--- MATERIAL TO PROCESS Enclosed Below ---

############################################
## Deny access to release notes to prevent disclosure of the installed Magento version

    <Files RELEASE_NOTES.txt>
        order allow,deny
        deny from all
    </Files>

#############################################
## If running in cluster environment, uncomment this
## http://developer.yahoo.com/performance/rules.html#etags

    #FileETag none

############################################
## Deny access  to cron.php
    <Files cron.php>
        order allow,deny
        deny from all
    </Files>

--- End of Enclosed MATERIAL TO PROCESS ---
--- MATERIAL TO PROCESS Enclosed Below ---

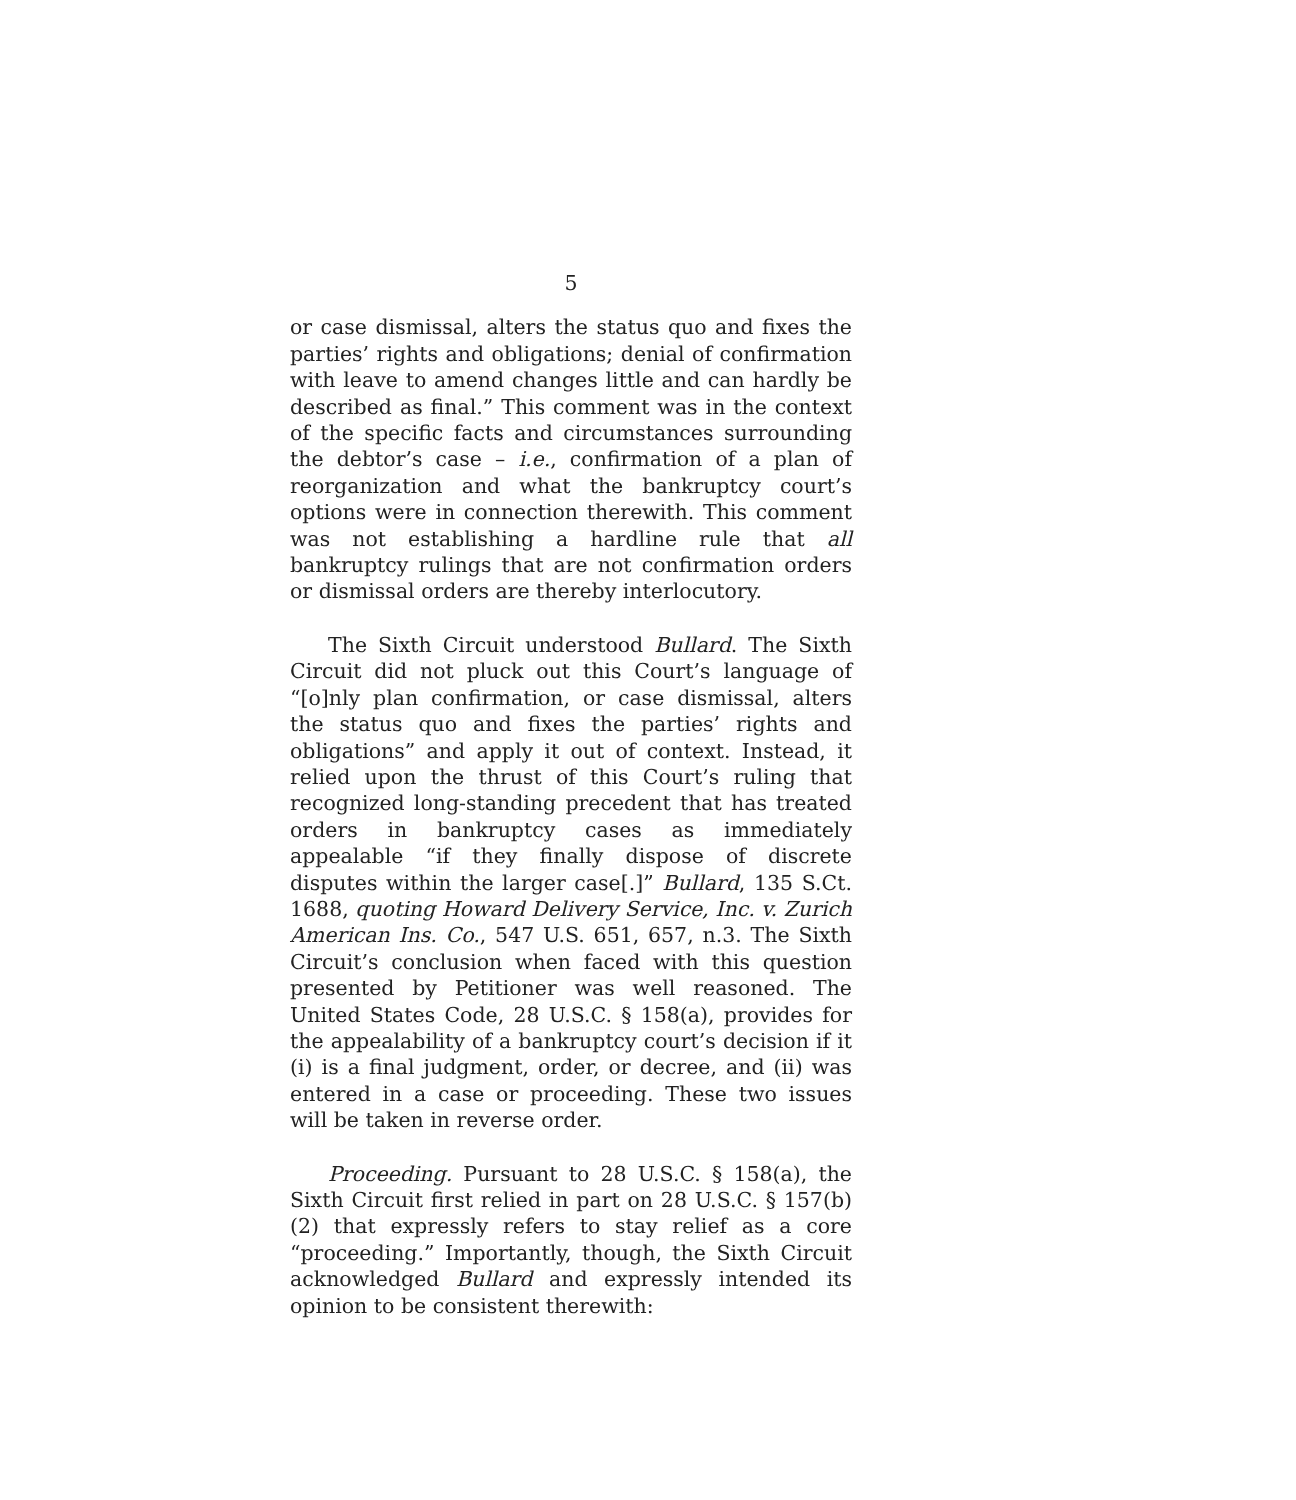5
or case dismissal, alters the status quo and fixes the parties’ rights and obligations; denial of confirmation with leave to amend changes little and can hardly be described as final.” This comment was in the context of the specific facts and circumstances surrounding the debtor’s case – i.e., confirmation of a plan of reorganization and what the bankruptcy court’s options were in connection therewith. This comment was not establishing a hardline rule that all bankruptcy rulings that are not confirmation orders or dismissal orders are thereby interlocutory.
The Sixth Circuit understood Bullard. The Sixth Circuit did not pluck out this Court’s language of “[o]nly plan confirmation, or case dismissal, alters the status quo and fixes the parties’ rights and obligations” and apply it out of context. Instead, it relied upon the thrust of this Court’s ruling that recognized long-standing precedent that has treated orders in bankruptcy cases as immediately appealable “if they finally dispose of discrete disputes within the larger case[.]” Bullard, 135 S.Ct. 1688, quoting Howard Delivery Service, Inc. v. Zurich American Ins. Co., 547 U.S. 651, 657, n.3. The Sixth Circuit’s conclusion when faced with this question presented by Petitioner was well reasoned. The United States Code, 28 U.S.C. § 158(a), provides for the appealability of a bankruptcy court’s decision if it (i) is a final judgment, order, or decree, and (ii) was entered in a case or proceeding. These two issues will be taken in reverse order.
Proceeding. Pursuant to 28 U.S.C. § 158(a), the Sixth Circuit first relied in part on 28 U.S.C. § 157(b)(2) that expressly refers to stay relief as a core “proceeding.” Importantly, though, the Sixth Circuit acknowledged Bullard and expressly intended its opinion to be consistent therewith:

--- End of Enclosed MATERIAL TO PROCESS ---
--- MATERIAL TO PROCESS Enclosed Below ---

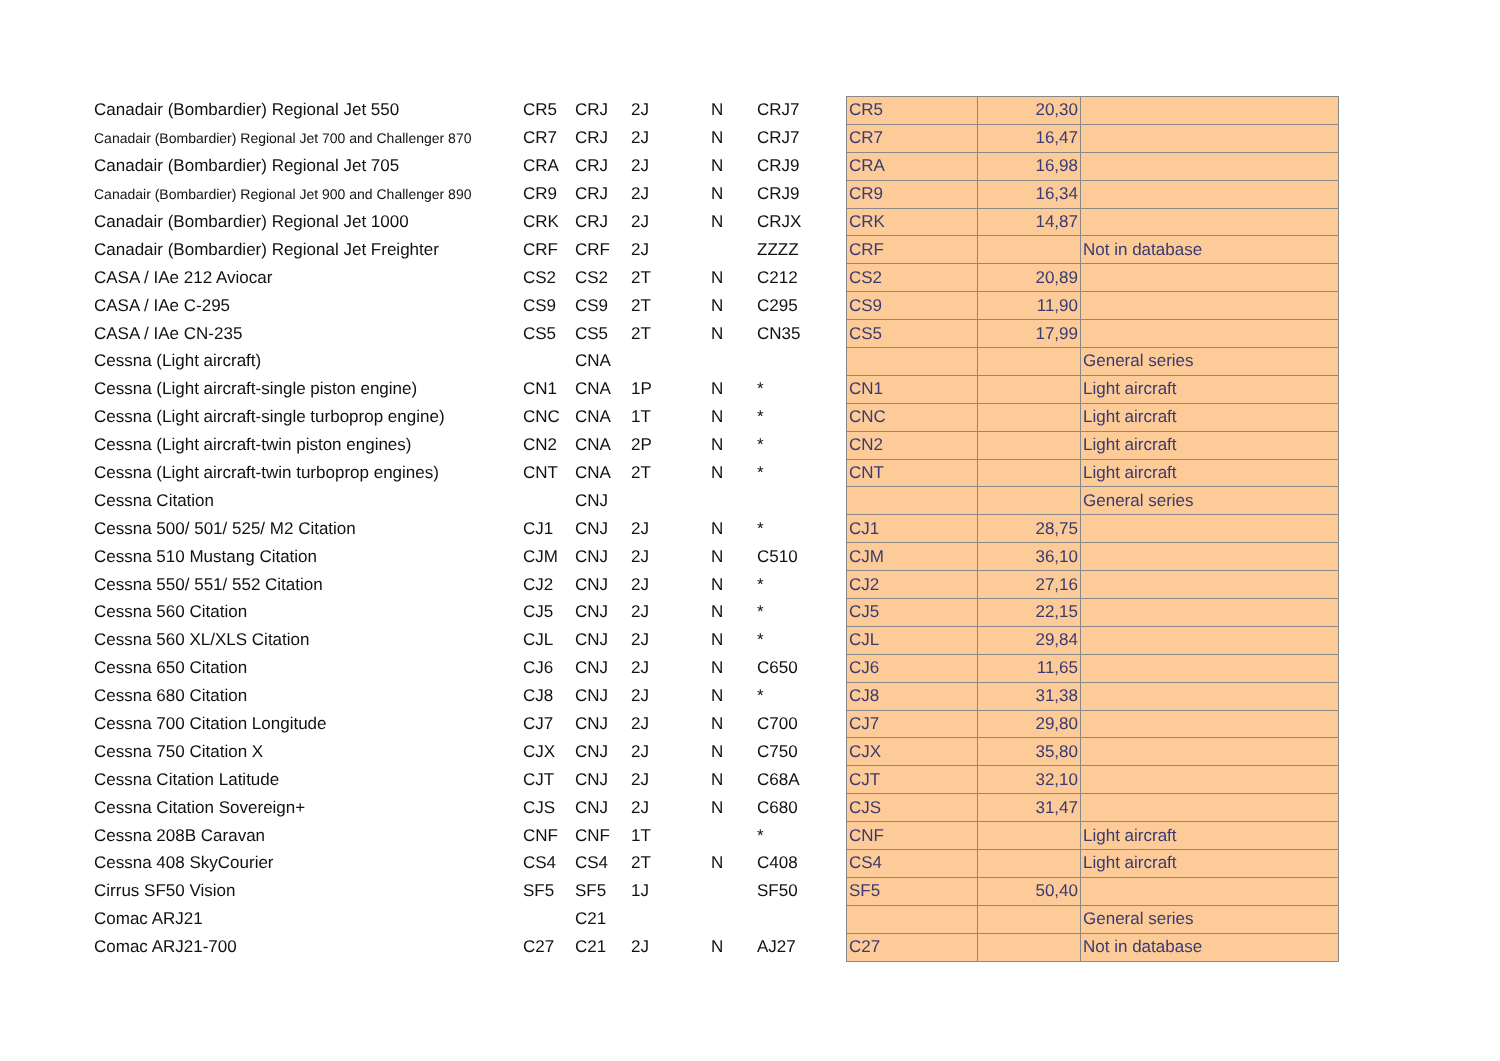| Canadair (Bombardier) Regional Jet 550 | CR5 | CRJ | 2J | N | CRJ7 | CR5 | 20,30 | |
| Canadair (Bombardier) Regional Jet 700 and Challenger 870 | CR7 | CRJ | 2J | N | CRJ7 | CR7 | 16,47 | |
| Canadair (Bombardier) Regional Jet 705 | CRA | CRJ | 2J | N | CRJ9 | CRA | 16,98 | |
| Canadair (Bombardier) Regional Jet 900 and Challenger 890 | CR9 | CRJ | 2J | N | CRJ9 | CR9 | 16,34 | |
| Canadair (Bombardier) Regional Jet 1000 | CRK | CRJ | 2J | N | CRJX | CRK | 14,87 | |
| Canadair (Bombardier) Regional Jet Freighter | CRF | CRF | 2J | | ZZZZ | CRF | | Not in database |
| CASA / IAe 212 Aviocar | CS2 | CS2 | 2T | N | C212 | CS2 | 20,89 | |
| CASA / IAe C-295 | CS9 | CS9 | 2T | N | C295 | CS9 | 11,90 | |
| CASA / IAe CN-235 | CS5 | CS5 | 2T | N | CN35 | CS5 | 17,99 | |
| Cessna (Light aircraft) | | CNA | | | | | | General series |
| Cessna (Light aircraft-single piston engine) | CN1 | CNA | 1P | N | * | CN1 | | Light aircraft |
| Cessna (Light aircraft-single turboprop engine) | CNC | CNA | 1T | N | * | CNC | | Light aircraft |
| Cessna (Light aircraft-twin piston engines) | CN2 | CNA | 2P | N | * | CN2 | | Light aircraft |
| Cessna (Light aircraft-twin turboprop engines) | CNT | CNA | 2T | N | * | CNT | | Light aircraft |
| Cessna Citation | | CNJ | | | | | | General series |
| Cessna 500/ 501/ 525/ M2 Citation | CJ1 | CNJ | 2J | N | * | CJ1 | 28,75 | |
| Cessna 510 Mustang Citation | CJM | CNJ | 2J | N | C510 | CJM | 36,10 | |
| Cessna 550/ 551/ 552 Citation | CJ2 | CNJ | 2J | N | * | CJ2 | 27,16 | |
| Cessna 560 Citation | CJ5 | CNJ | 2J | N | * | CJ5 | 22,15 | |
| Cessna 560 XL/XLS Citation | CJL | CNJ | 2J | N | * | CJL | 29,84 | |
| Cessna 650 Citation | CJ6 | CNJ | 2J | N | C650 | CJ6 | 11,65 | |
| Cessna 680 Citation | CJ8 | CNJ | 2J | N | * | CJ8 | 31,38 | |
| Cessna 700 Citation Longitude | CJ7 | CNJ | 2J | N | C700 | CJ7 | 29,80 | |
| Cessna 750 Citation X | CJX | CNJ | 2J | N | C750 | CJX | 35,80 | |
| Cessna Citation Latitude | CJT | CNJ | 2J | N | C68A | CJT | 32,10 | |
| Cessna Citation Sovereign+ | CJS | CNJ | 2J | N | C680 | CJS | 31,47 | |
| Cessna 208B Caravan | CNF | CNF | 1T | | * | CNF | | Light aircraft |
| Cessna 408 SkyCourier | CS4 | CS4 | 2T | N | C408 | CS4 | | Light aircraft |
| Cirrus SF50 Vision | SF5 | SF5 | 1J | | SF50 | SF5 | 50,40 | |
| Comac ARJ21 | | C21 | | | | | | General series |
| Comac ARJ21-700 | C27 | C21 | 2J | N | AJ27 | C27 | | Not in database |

--- End of Enclosed MATERIAL TO PROCESS ---

YOUR OBJECTIVE |
Search the listing above for lines containing "series", and copy them.

SOLUTION TO THE EXERCISE |
| Cessna (Light aircraft) | | CNA | | | | | | General series |
| Cessna Citation | | CNJ | | | | | | General series |
| Comac ARJ21 | | C21 | | | | | | General series |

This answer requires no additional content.